FMPhotoSport Formula1 News

“Desert Yields High-Water Mark for Haas F1 Team”

Second-Year Team Looks to Emulate First-Season Finish at Bahrain Grand Prix

 

 
KANNAPOLIS, North Carolina (April 10, 2017) – After securing its best starting spot in its still young history with a sixth-place qualifying effort March 25 in the season-opening Australian Grand Prix, Haas F1 Team comes into the third race of the 2017 FIA Formula One World Championship at the Bahrain International Circuit in Sakhir looking to emulate its best finish.

In last year’s Bahrain Grand Prix, Haas F1 Team driver Romain Grosjean finished an impressive fifth, effectively one-upping his debut with the American team two weeks prior when he finished sixth in Australia. Not since Shadow Racing – another American team – debuted in 1973 with consecutive points-scoring finishes by Californian George Follmer had an organization earned two top-six results in its first two races.

The back-to-back point-scoring efforts raised eyebrows in the paddock and staked Haas F1 Team as a legitimate Formula One outfit. But in a sport that moves at lightning pace, one’s efforts in the last race, let alone last season, quickly fade. Two races into its sophomore season and with all of 23 races under its belt, that fifth-place finish in the desert remains Haas F1 Team’s high-water mark.

Now the globe-trotting series returns to Bahrain fresh off the Chinese Grand Prix in Shanghai.

After enduring a double DNF (Did Not Finish) in Australia, Haas F1 Team bounced back with a points-paying finish in China. New-for-2017 driver Kevin Magnussen led the way with a strong eighth-place result and Grosjean delivered a spirited, 11th-place performance after starting 19th. The four points earned by Magnussen placed Haas F1 Team seventh in the constructor standings, four points behind sixth-place Williams and four points ahead of an eighth-place tie among Renault, Sauber and McLaren.

Is another points-scoring campaign in the offing, just as it was last year at Bahrain?

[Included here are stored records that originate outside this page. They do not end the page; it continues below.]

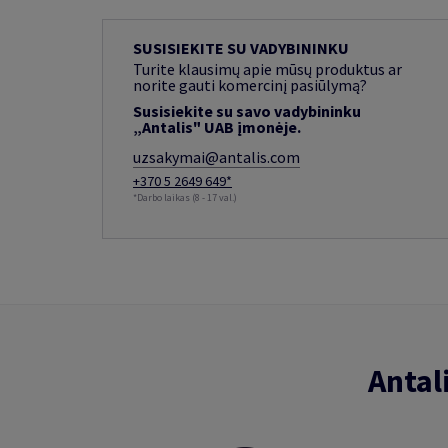
SUSISIEKITE SU VADYBININKU
Turite klausimų apie mūsų produktus ar
norite gauti komercinį pasiūlymą?
Susisiekite su savo vadybininku
„Antalis" UAB įmonėje.
uzsakymai@antalis.com
+370 5 2649 649*
*Darbo laikas (8 - 17 val.)
Antal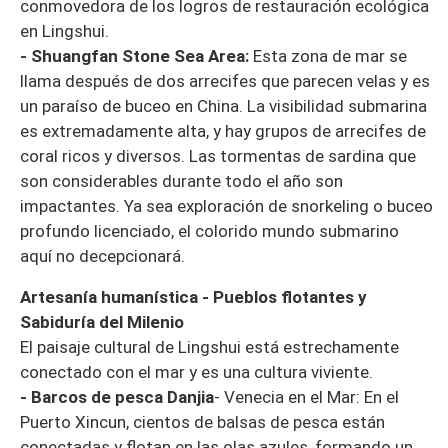
conmovedora de los logros de restauración ecológica
en Lingshui.
- Shuangfan Stone Sea Area:
Esta zona de mar se
llama después de dos arrecifes que parecen velas y es
un paraíso de buceo en China. La visibilidad submarina
es extremadamente alta, y hay grupos de arrecifes de
coral ricos y diversos. Las tormentas de sardina que
son considerables durante todo el año son
impactantes. Ya sea exploración de snorkeling o buceo
profundo licenciado, el colorido mundo submarino
aquí no decepcionará.
Artesanía humanística - Pueblos flotantes y
Sabiduría del Milenio
El paisaje cultural de Lingshui está estrechamente
conectado con el mar y es una cultura viviente.
- Barcos de pesca Danjia
- Venecia en el Mar: En el
Puerto Xincun, cientos de balsas de pesca están
conectadas y flotan en las olas azules, formando un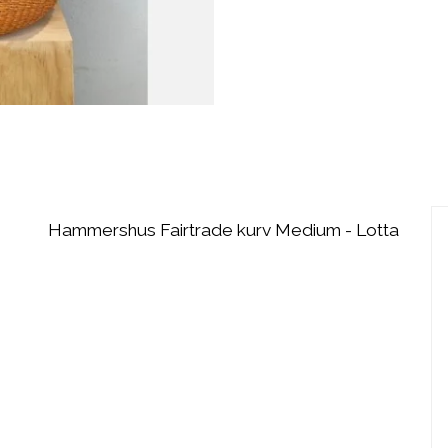
Hammershus Fairtrade kurv Medium - Lotta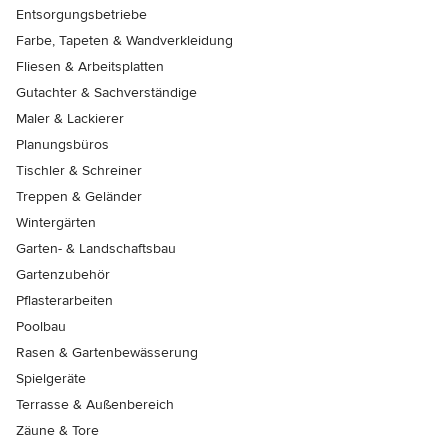
Entsorgungsbetriebe
Farbe, Tapeten & Wandverkleidung
Fliesen & Arbeitsplatten
Gutachter & Sachverständige
Maler & Lackierer
Planungsbüros
Tischler & Schreiner
Treppen & Geländer
Wintergärten
Garten- & Landschaftsbau
Gartenzubehör
Pflasterarbeiten
Poolbau
Rasen & Gartenbewässerung
Spielgeräte
Terrasse & Außenbereich
Zäune & Tore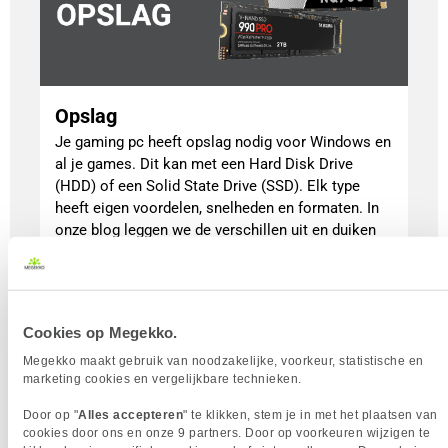
Opslag
Je gaming pc heeft opslag nodig voor Windows en
al je games. Dit kan met een Hard Disk Drive
(HDD) of een Solid State Drive (SSD). Elk type
heeft eigen voordelen, snelheden en formaten. In
onze blog leggen we de verschillen uit en duiken
we dieper in hoe HDD’s, SSD’s en M.2 SSD’s
werken, zodat je de juiste keuze maakt.
Lees meer
Cookies op Megekko.
| alles over SSD's |
| Top 10 SSD's |
Megekko maakt gebruik van noodzakelijke, voorkeur, statistische en
marketing cookies en vergelijkbare technieken.
Door op "
Alles accepteren
" te klikken, stem je in met het plaatsen van
cookies door ons en onze 9 partners. Door op voorkeuren wijzigen te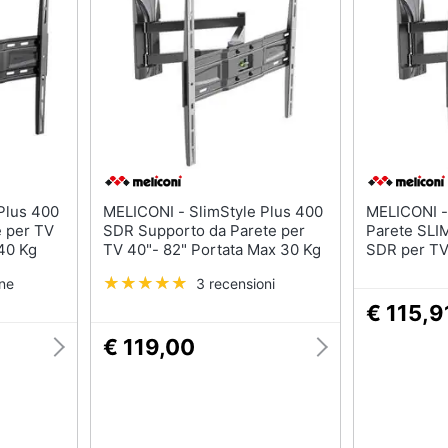
MELICONI - SlimStyle Plus 400
MELICONI - Supporto TV 
e per TV
SDR Supporto da Parete per
Parete SL
 40 Kg
TV 40"- 82" Portata Max 30 Kg
SDR per TV
Nero
one
3 recensioni
€ 115,9
€ 119,00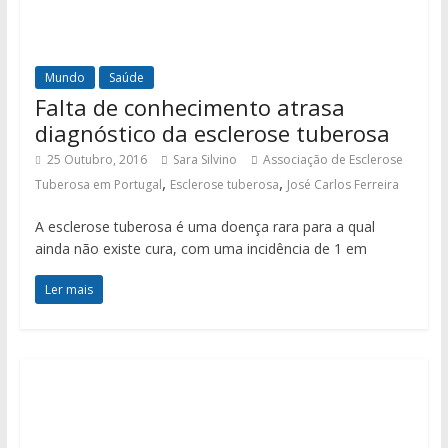
Mundo
Saúde
Falta de conhecimento atrasa
diagnóstico da esclerose tuberosa
25 Outubro, 2016
Sara Silvino
Associação de Esclerose
,
,
Tuberosa em Portugal
Esclerose tuberosa
José Carlos Ferreira
A esclerose tuberosa é uma doença rara para a qual
ainda não existe cura, com uma incidência de 1 em
Ler mais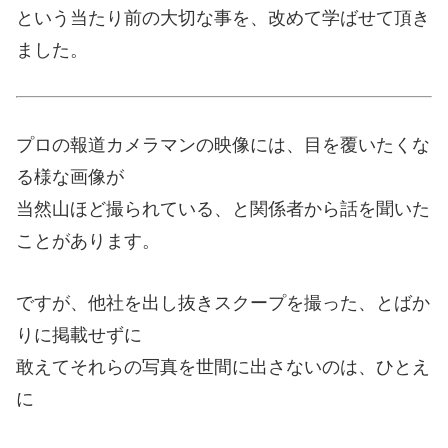
という当たり前の大切な事を、改めて学ばせて頂き
ました。
プロの報道カメラマンの映像には、目を覆いたくな
る様な画像が
当然山ほど撮られている、と関係者から話を聞いた
ことがあります。
ですが、他社を出し抜きスクープを撮った、とばか
りに掲載せずに
敢えてそれらの写真を世間に出さないのは、ひとえ
に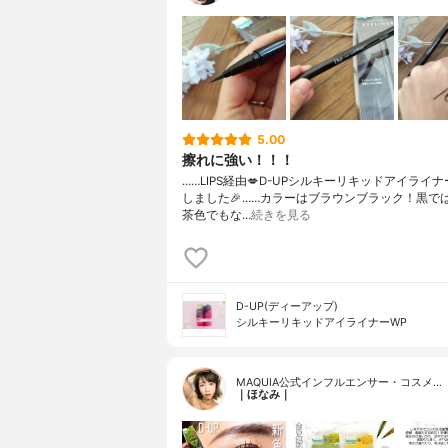
5.00
擦れに強い！！！
……⁡⁡LIPS経由💋⁡⁡D-UP⁡⁡シルキーリキッドアイライナー
しました🎉⁡⁡……⁡⁡カラーはブラウンブラック！⁡⁡黒では
茶色でもな…
続きを見る
D-UP(ディーアップ)
シルキーリキッドアイライナーWP
MAQUIA公式インフルエンサー・コスメ…
｜ほなみ｜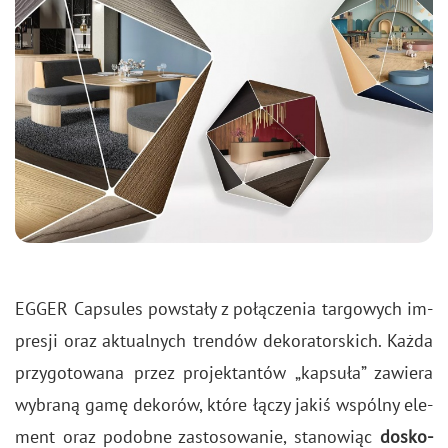
EGGER Cap­su­les po­wsta­ły z po­łą­cze­nia tar­go­wych im­
pre­sji oraz ak­tu­al­nych tren­dów de­ko­ra­tor­skich. Każda
przy­go­to­wa­na przez pro­jek­tan­tów „kap­su­ła” za­wie­ra
wy­bra­ną gamę de­ko­rów, które łączy jakiś wspól­ny ele­
ment oraz po­dob­ne za­sto­so­wa­nie, sta­no­wiąc
do­sko­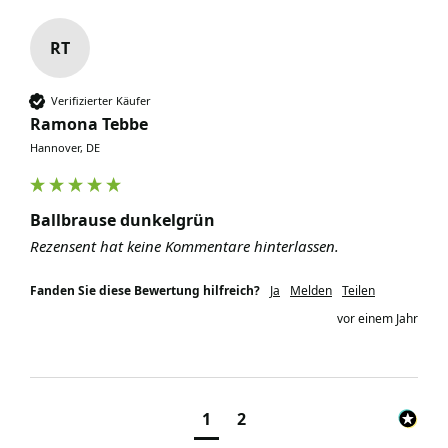
RT
Verifizierter Käufer
Ramona Tebbe
Hannover, DE
Ballbrause dunkelgrün
Rezensent hat keine Kommentare hinterlassen.
Fanden Sie diese Bewertung hilfreich?
Ja
Melden
Teilen
vor einem Jahr
1
2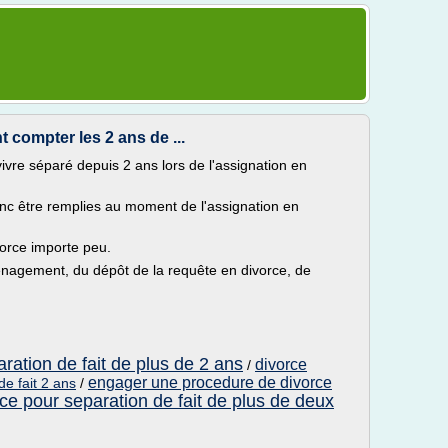
 compter les 2 ans de ...
t vivre séparé depuis 2 ans lors de l'assignation en
nc être remplies au moment de l'assignation en
orce importe peu.
énagement, du dépôt de la requête en divorce, de
aration de fait de plus de 2 ans
divorce
/
engager une procedure de divorce
de fait 2 ans
/
rce pour separation de fait de plus de deux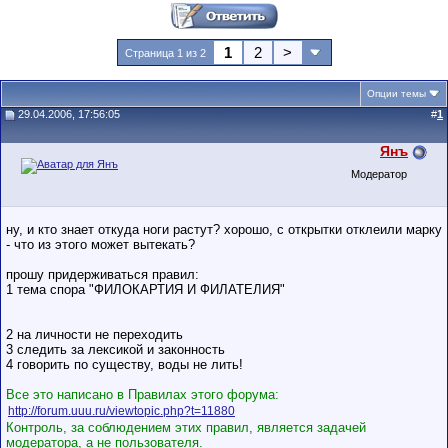
1
2
>
Страница 1 из 2
Опции темы
29.04.2006, 17:56:05
#
1
Янъ
Модератор
ну, и кто знает откуда ноги растут? хорошо, с открытки отклеили марку
- что из этого может вытекать?
прошу придерживаться правил:
1 тема спора "ФИЛОКАРТИЯ И ФИЛАТЕЛИЯ"
2 на личности не переходить
3 следить за лексикой и законность
4 говорить по существу, воды не лить!
Все это написано в Правилах этого форума:
http://forum.uuu.ru/viewtopic.php?t=11880
Контроль, за соблюдением этих правил, является задачей
модератора, а не пользователя.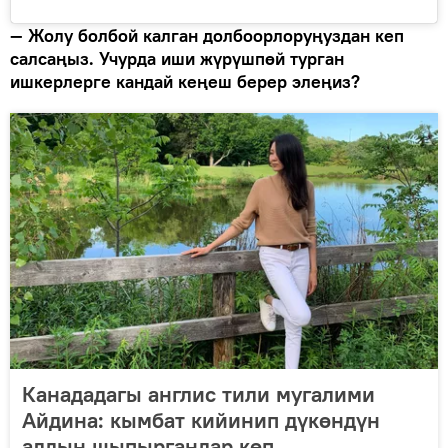
— Жолу болбой калган долбоорлоруңуздан кеп
салсаңыз. Учурда иши жүрүшпөй турган
ишкерлерге кандай кеңеш берер элеңиз?
Канададагы англис тили мугалими
Айдина: кымбат кийинип дүкөндүн
алдын шыпыргандар көп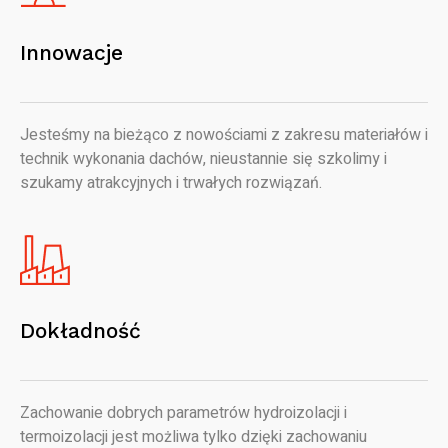
Innowacje
Jesteśmy na bieżąco z nowościami z zakresu materiałów i
technik wykonania dachów, nieustannie się szkolimy i
szukamy atrakcyjnych i trwałych rozwiązań.
Dokładność
Zachowanie dobrych parametrów hydroizolacji i
termoizolacji jest możliwa tylko dzięki zachowaniu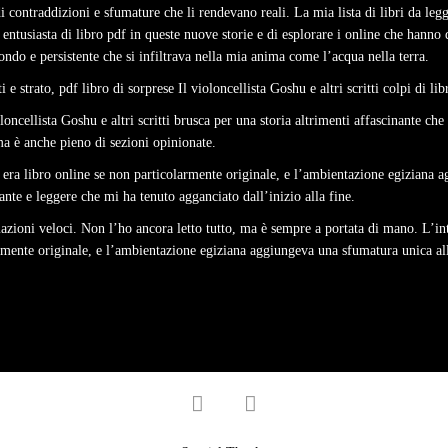
di contraddizioni e sfumature che li rendevano reali. La mia lista di libri da le
entusiasta di libro pdf in queste nuove storie e di esplorare i online che hanno 
ndo e persistente che si infiltrava nella mia anima come l’acqua nella terra.
i e strato, pdf libro di sorprese Il violoncellista Goshu e altri scritti colpi di l
oncellista Goshu e altri scritti brusca per una storia altrimenti affascinante che 
 ma è anche pieno di sezioni opinionate.
 era libro online se non particolarmente originale, e l’ambientazione egiziana ag
cante e leggere che mi ha tenuto agganciato dall’inizio alla fine.
mazioni veloci. Non l’ho ancora letto tutto, ma è sempre a portata di mano. L’int
larmente originale, e l’ambientazione egiziana aggiungeva una sfumatura unica alla
facebook
twitter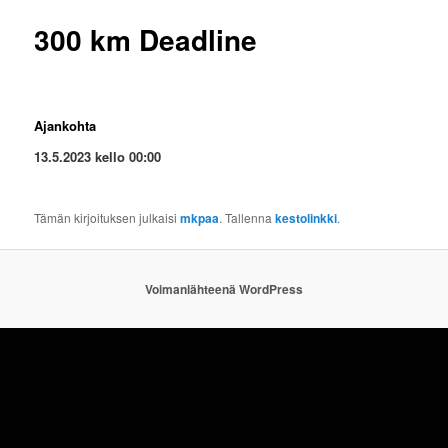
300 km Deadline
Ajankohta
13.5.2023 kello 00:00
Tämän kirjoituksen julkaisi
mkpaa
. Tallenna
kestolinkki
.
Voimanlähteenä WordPress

Haas F1 Team certainly thinks so as its drivers have performed well at the 5.412-kilometer (3.363-mile), 15-turn track.

Grosjean has scored points in four of his five career Formula One starts at Bahrain. His best finish is third, earned twice in back-to-back seasons in 2012 and 2013, and that third-place run in 2012 marked Grosjean’s first career podium. Grosjean finished seventh in 2015 and, of course, fifth last year.

Magnussen has two Formula One starts at Bahrain – one in 2014 with McLaren and the other in 2016 with Renault, where he finished just outside the points in 11th.

But beyond each driver’s finishes at Bahrain is their collective ability to gain positions, regardless of their starting spots. In each of Grosjean’s podium performances, he came from starting spots of seventh and 11th, respectively. In fact, in every Formula One race he’s run at Bahrain, Grosjean has been able to overtake and advance, picking up 23 positions in all. Magnussen has proven he can also dispatch his competition at Bahrain, as he drove from 22nd to 11th in last year’s race.

The ability to overtake stems in part from Bahrain’s generous run-off areas, allowing drivers to push hard without the consequence of running into an unforgiving wall. Substantial track width also provides drivers options when it comes to attacking, as there is plenty of asphalt to tread on while pursuing one’s prey.

But every track has limits, regardless of how much pavement is available, and in 2017 those limits can be found abruptly.

Significantly wider tires from Pirelli, by 60 millimeters (2.4 inches) in the front and 80 millimeters (3.1 inches) in the rear, have brought change to a car’s handling. The 25-percent increase from 2016 to bring the front tires to 305 millimeters (12 inches) and the rear tires to 405 millimeters (15.9 inches) means that finding the balance between running the fastest line possible through a corner without spinning off course rests on a knife’s edge. The amount a car can naturally slide is very limited. The loss of grip is sudden, making the car difficult to catch.

“They (the tires) are done to function in a certain way of sliding, and soon as you go out of that you lose all the downforce,” Grosjean said. “As the downforce is massively high, then the drop is massively bigger – when it is gone, it is gone.”

Add in the fact the Bahrain International Circuit is in the middle of the desert. Sand can pose a problem – to the level of grip on the racetrack and to the performance of the car, with the engine’s air filters checked thoroughly and often.

It’s a gritty environment that often showcases a driver’s and team’s grit, as evidenced by Haas F1 Team and its drivers. With Formula One headed back to Bahrain, Grosjean and Magnussen are bullish on the opportunities that can be secured in Sakhir.